Work to complete - In this exercise, return the whole listing exactly, excluding any images.

Recorded information -
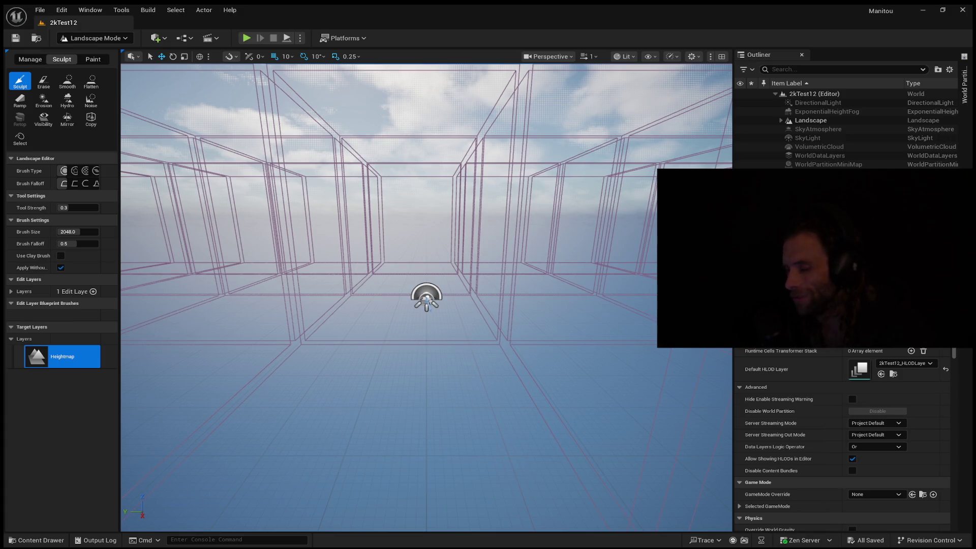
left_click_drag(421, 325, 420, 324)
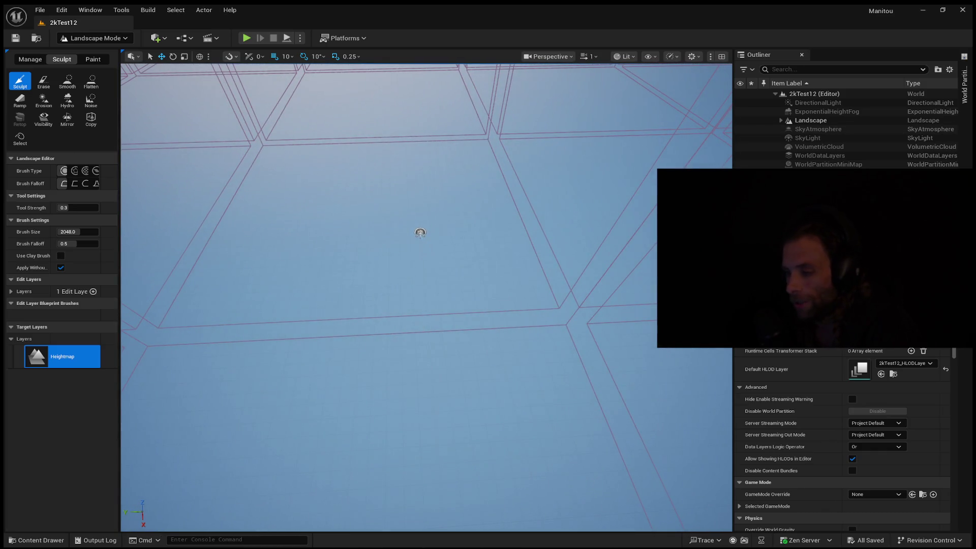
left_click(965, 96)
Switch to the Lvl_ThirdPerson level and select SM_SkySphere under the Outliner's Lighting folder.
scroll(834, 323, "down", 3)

Solution below -
left_click_drag(421, 325, 420, 324)
left_click(965, 96)
Switch to the Lvl_ThirdPerson level and select SM_SkySphere under the Outliner's Lighting folder.
scroll(834, 323, "down", 3)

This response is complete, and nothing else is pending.